Top of Record excerpts

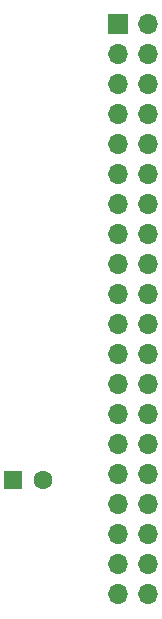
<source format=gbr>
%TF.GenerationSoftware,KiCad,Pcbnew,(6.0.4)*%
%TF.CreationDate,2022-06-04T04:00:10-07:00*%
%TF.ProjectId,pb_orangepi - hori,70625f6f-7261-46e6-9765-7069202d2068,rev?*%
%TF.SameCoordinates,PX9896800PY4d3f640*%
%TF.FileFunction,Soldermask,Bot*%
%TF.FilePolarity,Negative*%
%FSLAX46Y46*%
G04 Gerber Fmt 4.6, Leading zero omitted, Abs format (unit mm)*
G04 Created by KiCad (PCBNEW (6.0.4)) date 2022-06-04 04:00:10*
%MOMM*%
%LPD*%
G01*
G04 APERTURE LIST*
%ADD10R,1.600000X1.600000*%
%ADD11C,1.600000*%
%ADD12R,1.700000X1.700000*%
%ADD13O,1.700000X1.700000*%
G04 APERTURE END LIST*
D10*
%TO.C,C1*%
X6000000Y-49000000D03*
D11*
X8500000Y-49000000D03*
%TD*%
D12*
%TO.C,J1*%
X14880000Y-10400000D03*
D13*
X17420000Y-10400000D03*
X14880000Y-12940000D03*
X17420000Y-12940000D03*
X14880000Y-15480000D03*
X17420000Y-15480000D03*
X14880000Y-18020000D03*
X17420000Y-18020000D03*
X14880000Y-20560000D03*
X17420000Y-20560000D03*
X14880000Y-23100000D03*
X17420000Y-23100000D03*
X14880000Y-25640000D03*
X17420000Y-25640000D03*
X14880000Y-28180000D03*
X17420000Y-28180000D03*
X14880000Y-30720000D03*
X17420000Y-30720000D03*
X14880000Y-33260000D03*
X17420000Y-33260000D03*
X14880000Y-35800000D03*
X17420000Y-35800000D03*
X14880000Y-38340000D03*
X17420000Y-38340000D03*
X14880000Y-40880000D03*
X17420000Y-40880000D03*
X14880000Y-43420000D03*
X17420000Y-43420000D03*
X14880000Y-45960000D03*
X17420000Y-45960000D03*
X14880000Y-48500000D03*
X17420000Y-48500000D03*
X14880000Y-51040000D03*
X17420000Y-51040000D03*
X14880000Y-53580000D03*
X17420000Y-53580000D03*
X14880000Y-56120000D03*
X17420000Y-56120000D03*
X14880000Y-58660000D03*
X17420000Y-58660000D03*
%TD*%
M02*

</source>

Bottom of Record excerpts
Top of Record excerpts

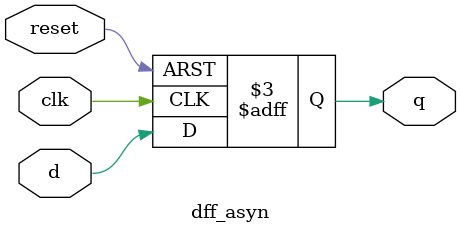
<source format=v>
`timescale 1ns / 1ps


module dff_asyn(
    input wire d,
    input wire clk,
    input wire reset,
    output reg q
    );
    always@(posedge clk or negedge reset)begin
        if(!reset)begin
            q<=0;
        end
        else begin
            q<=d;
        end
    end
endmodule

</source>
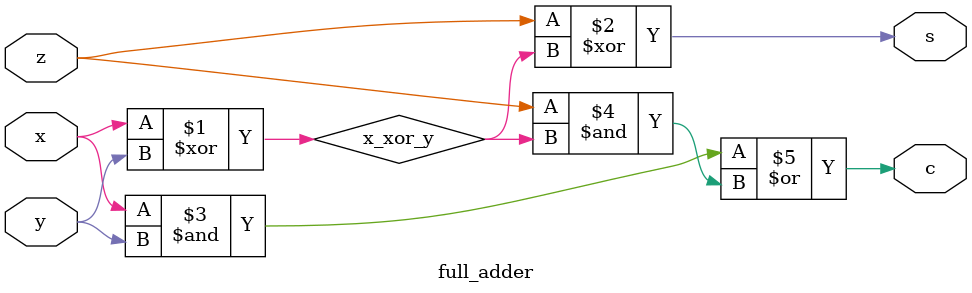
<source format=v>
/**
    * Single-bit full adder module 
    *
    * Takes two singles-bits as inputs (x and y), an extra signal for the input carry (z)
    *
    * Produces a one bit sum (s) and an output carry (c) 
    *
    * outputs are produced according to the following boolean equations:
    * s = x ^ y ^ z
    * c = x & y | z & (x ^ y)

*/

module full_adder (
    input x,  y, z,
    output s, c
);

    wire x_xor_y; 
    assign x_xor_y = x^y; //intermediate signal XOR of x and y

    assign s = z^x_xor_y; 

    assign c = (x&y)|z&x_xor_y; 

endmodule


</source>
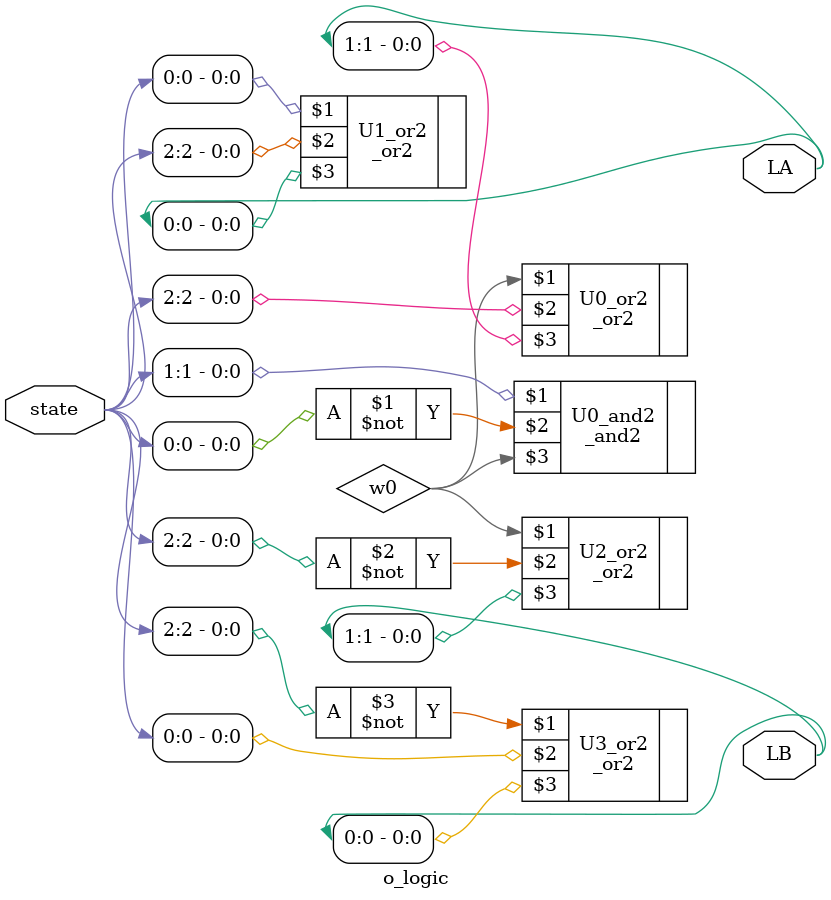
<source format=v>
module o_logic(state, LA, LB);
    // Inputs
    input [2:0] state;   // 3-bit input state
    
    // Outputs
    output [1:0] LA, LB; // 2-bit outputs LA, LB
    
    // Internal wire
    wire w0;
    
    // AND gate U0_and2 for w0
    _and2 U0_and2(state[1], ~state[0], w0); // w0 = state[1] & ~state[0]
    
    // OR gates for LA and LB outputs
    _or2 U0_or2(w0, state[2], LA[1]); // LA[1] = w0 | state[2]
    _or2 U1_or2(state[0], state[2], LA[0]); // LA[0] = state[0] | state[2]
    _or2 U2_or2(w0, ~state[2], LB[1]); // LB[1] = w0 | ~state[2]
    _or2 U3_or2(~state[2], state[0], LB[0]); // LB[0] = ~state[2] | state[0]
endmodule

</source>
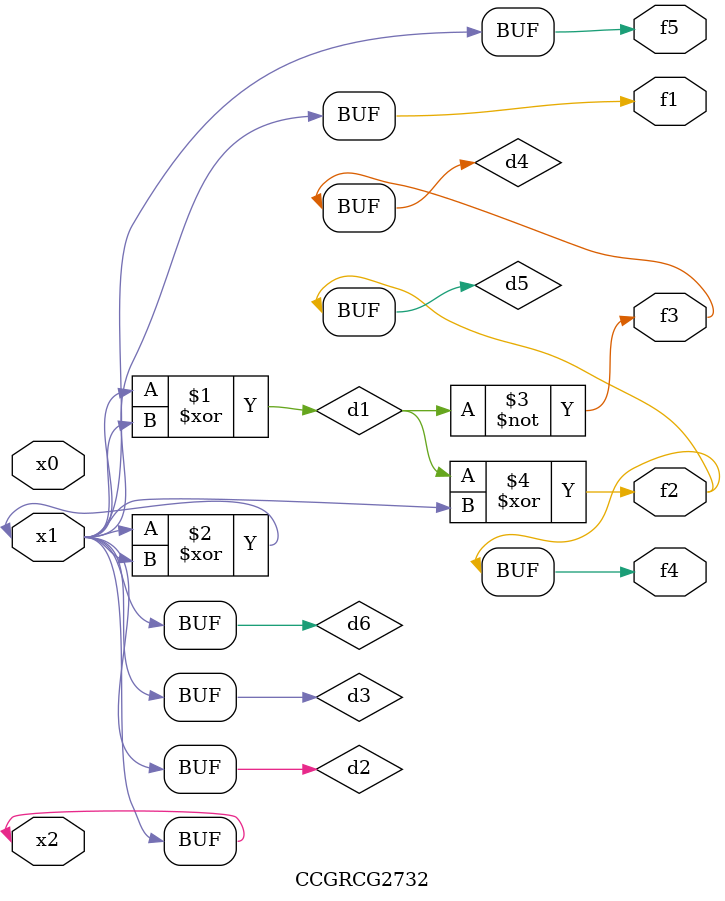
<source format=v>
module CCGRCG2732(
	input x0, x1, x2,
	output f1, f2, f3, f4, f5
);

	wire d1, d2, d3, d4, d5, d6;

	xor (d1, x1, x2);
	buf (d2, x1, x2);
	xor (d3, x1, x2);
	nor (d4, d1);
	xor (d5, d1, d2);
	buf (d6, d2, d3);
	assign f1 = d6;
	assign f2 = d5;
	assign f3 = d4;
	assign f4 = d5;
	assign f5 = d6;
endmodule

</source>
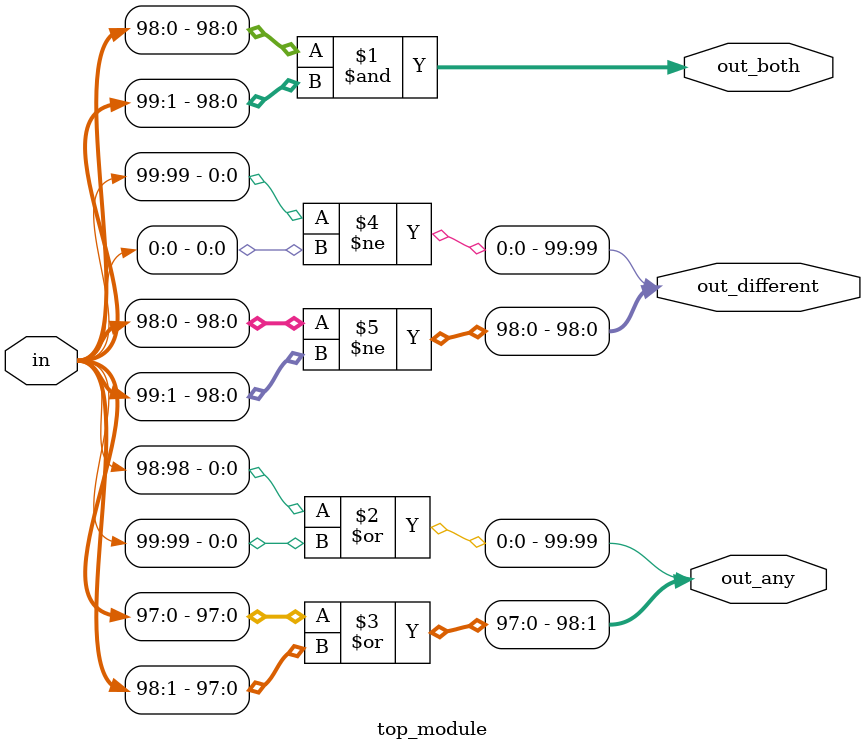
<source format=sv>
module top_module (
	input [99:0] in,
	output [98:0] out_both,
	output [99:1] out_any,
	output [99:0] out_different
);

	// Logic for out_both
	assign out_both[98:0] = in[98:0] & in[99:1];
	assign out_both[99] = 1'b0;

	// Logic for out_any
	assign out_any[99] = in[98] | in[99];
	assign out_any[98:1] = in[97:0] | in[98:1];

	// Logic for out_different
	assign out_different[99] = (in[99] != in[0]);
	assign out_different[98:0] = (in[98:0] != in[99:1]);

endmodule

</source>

Bottom of Record excerpts

■ Exercise prompt ■
Would you output, from the records above, exactly the run of lines that starts at the line containing "outputs are produced" and ends at the line containing "assign c = (x&y)|z&x_xor_y;", and only that run?

■ Response to this task ■
    * outputs are produced according to the following boolean equations:
    * s = x ^ y ^ z
    * c = x & y | z & (x ^ y)

*/

module full_adder (
    input x,  y, z,
    output s, c
);

    wire x_xor_y; 
    assign x_xor_y = x^y; //intermediate signal XOR of x and y

    assign s = z^x_xor_y; 

    assign c = (x&y)|z&x_xor_y; 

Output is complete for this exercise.